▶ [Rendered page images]
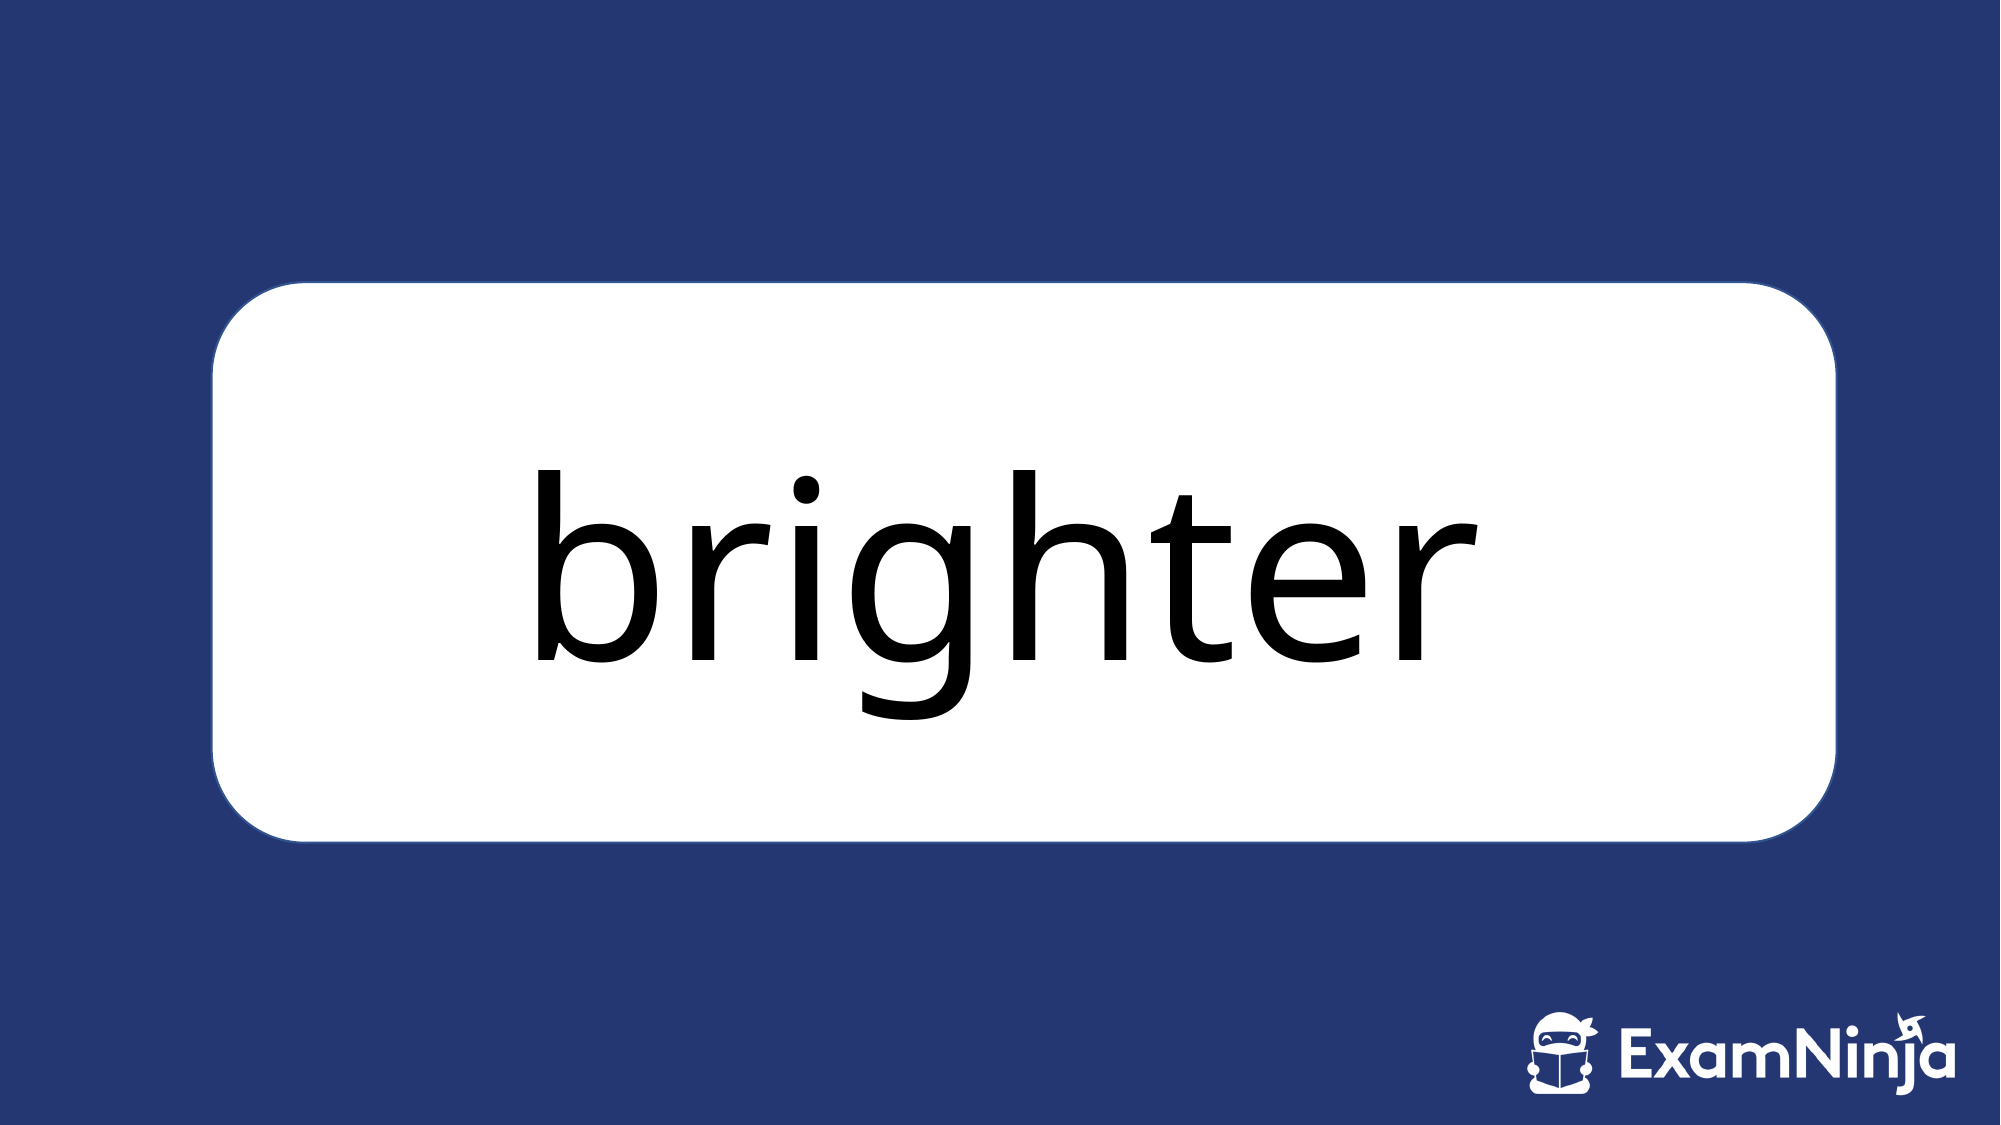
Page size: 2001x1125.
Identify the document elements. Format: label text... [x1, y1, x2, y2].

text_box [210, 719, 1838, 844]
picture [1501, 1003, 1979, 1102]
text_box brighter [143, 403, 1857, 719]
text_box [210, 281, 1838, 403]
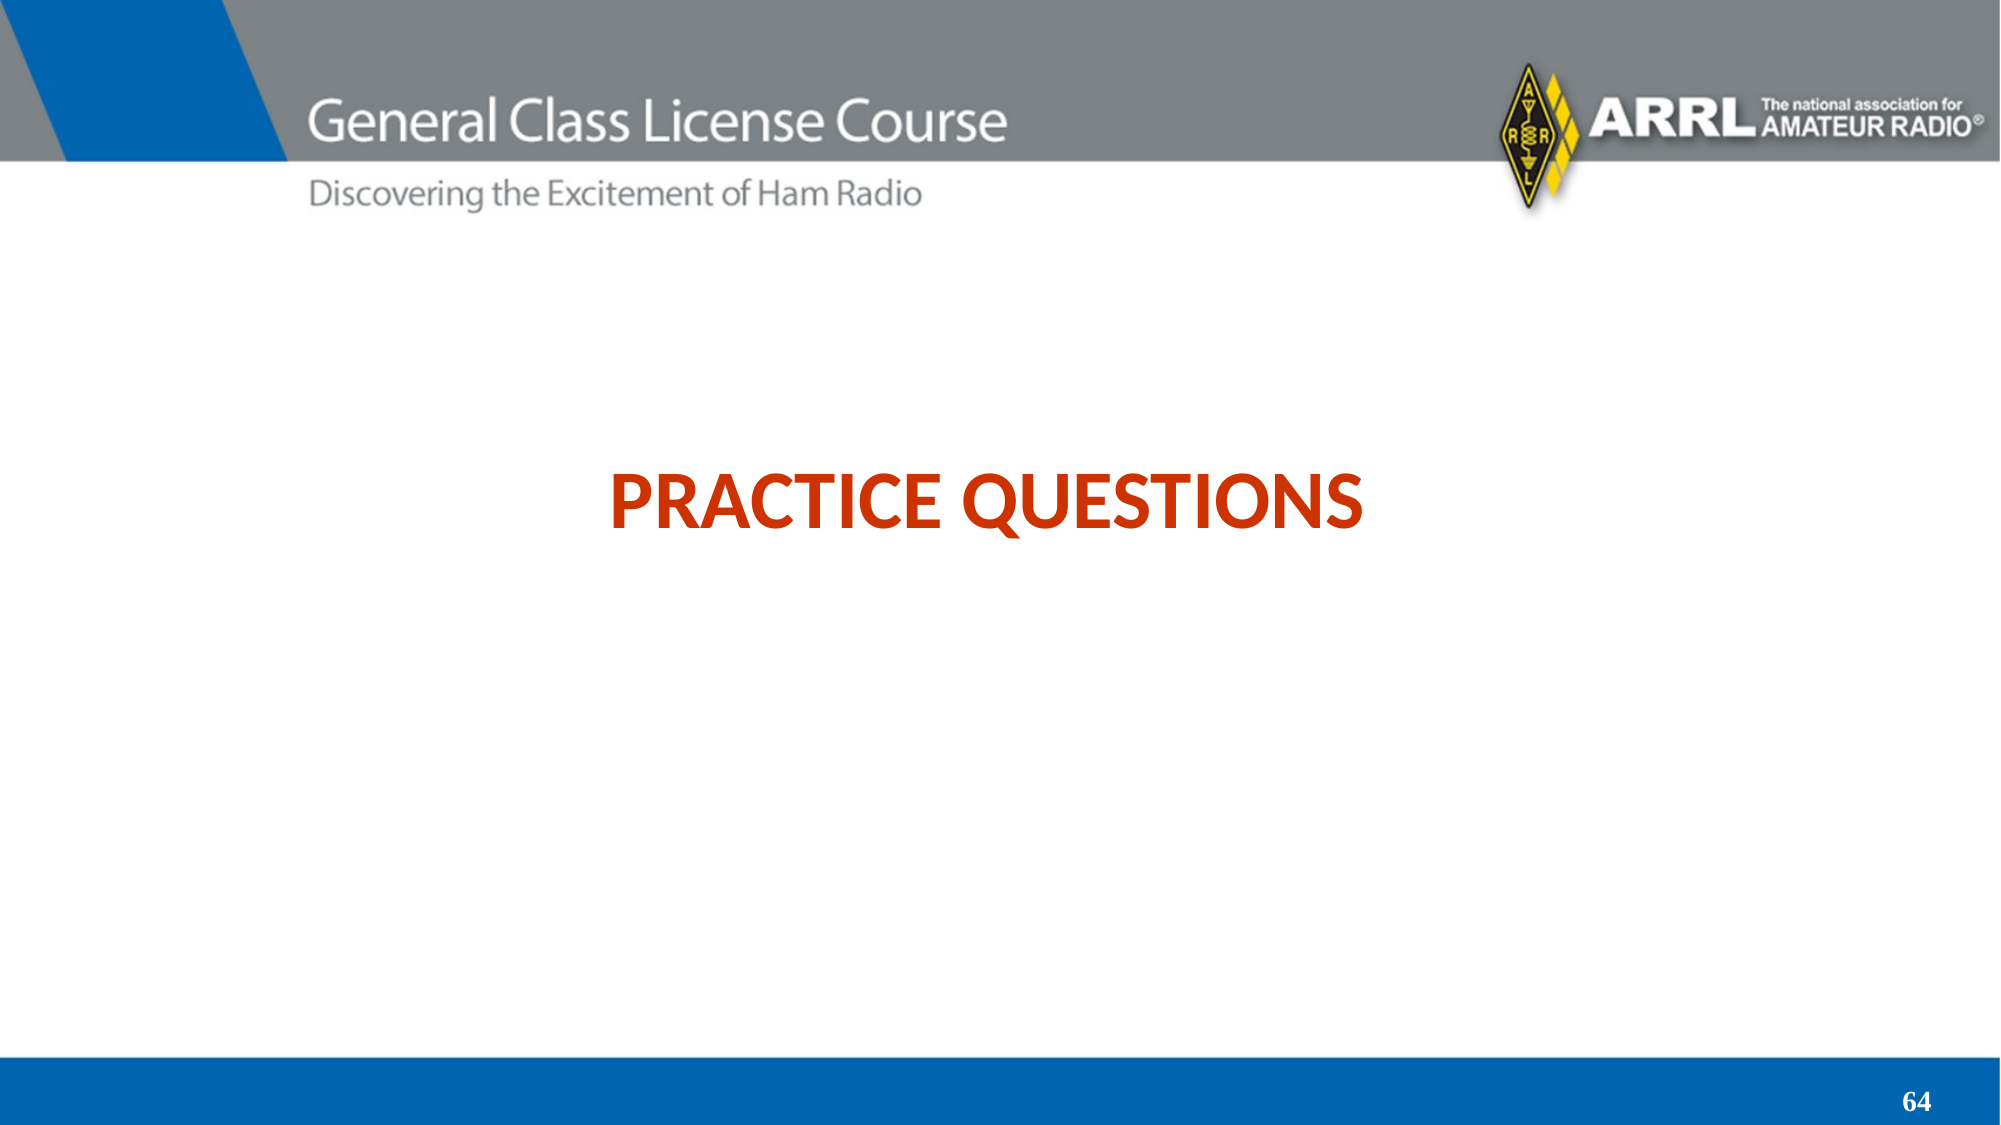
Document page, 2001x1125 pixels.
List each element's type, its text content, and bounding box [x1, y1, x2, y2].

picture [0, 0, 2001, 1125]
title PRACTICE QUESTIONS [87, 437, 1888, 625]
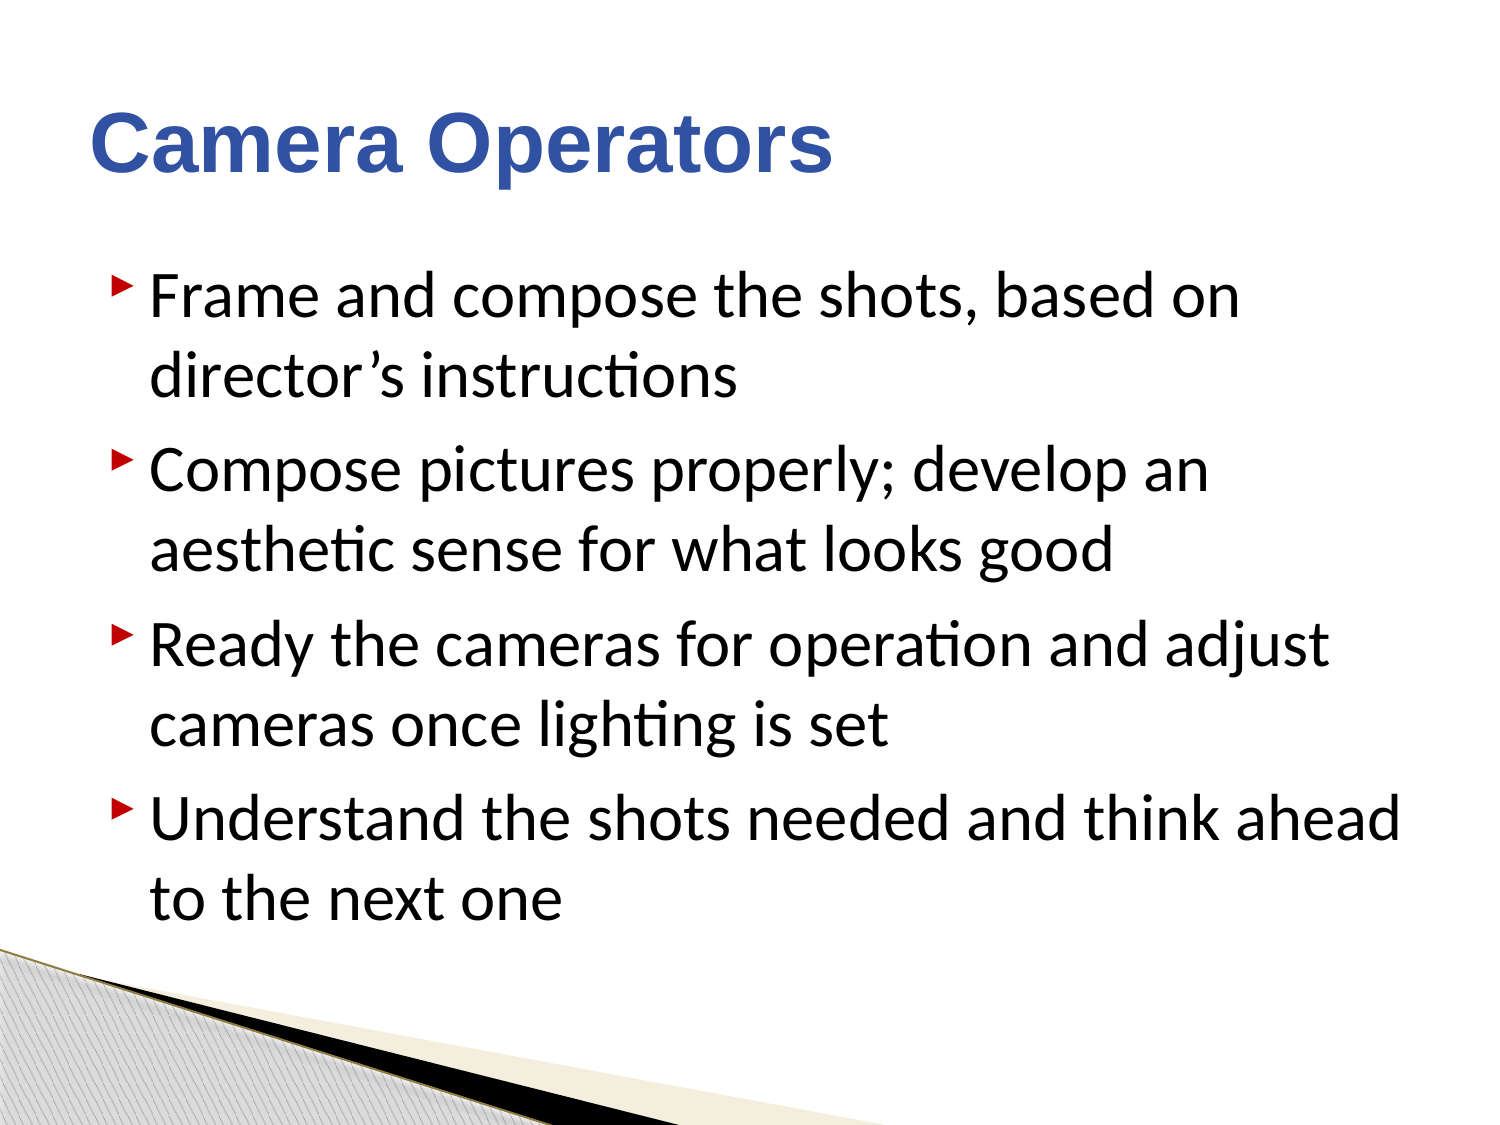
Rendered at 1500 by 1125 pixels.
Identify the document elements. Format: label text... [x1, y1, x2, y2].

▶ [YOUR ASSIGNMENT]
Pull every line containing "pixels" out of the data above.

▶ [ANSWER TO THIS PROBLEM]
Document page, 2001x1125 pixels.
Rendered at 1500 by 1125 pixels.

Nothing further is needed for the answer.